As to the motion to stay arbitration, the plaintiffs argue that there is no such entity as JAMS, that JAMS merged with two other arbitration groups and became a separate entity, known as JAMS/ENDISPUTE (Plaintiffs' Memorandum in Opposition, Exhibit E), and the plaintiffs should not be compelled to arbitrate before a tribunal to which they did not agree to submit. The plaintiffs filed a demand for arbitration with the American Arbitration Association (AAA) in East Hartford, Connecticut, (Defendant's Exhibit D) but the defendant refused to submit to AAA. Accordingly, the plaintiff claims it had no other recourse but to file a complaint with the Superior Court. The defendant responds that JAMS does exist, albeit with a name change, and is ready and willing to take the case.
"This court has long recognized and endorsed arbitration as an alternative method of settling disputes intended to avoid the formalities, delay, expense and vexation of ordinary litigation." (Internal quotation marks omitted.) Diamond Fer. Chem. Corp. v. Comm. Trad. Int'l., 211 Conn. 541, 546, 560 A.2d 419 (1989). "[A]rbitration is the favored means of settling differences." (Internal quotation marks omitted.) Id. "The right to arbitration can be created only by contract." Jacob v. Seaboard Inc., 28 Conn. App. 270, 273, 610 A.2d 189 (1992). "The intent of the parties that arbitration be the exclusive method for the settlement of disputes arising under the contract must be clearly manifested." Id. The intent of the parties to arbitrate is clearly manifested by the words of the employment agreement.
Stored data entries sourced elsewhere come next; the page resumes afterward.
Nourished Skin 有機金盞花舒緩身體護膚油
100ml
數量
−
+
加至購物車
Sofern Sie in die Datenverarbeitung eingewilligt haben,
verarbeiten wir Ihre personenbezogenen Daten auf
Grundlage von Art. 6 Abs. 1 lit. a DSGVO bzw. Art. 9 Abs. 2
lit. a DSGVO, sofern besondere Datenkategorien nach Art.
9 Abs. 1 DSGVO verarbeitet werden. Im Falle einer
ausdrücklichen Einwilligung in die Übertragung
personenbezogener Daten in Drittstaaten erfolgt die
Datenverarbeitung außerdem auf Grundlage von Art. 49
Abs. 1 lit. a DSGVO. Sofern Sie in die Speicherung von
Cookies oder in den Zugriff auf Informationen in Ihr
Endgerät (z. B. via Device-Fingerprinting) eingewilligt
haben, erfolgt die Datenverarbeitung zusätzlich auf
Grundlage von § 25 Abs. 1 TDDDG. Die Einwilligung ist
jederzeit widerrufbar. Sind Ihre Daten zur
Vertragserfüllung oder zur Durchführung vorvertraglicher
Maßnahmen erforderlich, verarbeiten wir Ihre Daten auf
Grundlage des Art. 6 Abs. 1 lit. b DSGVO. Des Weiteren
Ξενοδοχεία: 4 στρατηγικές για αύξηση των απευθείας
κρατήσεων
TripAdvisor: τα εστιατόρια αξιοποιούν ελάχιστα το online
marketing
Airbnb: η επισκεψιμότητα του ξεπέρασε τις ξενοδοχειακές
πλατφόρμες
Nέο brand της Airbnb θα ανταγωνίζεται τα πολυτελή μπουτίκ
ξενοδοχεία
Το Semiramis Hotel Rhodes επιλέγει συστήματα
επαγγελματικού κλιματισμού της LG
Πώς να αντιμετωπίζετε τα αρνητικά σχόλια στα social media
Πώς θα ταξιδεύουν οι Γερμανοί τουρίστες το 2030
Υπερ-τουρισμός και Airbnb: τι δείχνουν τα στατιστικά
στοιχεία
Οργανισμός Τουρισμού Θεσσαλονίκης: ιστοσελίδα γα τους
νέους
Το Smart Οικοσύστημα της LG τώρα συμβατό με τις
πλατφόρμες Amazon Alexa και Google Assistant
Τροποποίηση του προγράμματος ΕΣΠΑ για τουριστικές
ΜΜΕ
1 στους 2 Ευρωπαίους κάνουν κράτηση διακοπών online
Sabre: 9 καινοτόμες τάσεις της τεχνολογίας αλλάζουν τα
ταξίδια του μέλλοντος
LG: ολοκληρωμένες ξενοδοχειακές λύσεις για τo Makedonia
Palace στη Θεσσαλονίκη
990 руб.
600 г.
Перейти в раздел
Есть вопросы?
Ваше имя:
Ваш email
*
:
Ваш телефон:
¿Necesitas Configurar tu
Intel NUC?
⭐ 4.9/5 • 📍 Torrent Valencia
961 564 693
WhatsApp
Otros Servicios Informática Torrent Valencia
The plaintiffs argue, however, that "arbitration agreements are to be strictly construed and such agreements should not be extended by implication." Wesleyan Univ. v. Rissil Constr. Asscs. Inc., 1 Conn. App. 351, 355, 472 A.2d 972, cert. denied, 193 Conn. 802, 474 A.2d 1259 (1984). In Wesleyan, however, the defendant was a subcontractor who was not a signatory to the arbitration agreement between the owner and the general contractor. In this case the parties have demonstrated an intent to arbitrate, the issue is the construction of the agreement, e.g. whether JAMS can be considered JAMS/ENDISPUTE. "The law favors a construction which will make a contract valid rather than invalid unless that construction is required by the terms of the agreement in the light of surrounding circumstances." Mozzochi v. Luchs, 35 Conn. Sup. 19, 23, 388 A.2d 842 (1977). When a specific person is named as an arbitrator in the arbitration agreement but becomes unable to serve, "[i]t is the general rule that the arbitration agreement will remain in force. The designation of an arbitrator is only a step in furtherance of the basic agreement to arbitrate; the intent to arbitrate is dominant. M. Domke, Domke on Commercial Arbitration, § 20:02 (1995), citing Marchant v. Mead-Morrison Mfg. Co., 252 N.Y. 284, 295, 169 N.E. 386 (1929) ("there may be a dominant intention to arbitrate at all events, the machinery of selection being merely modal and subordinate. If so, the failure of the means will not involve as a consequence the frustration of the end"); Ballas v. Mann, 3 Misc.2d 445, 446, 82 N.Y.S.2d 416 (1948).
Accordingly, because the dominant intent of the agreement is to arbitrate, the motion to stay should be granted pending arbitration before Jams/Endispute.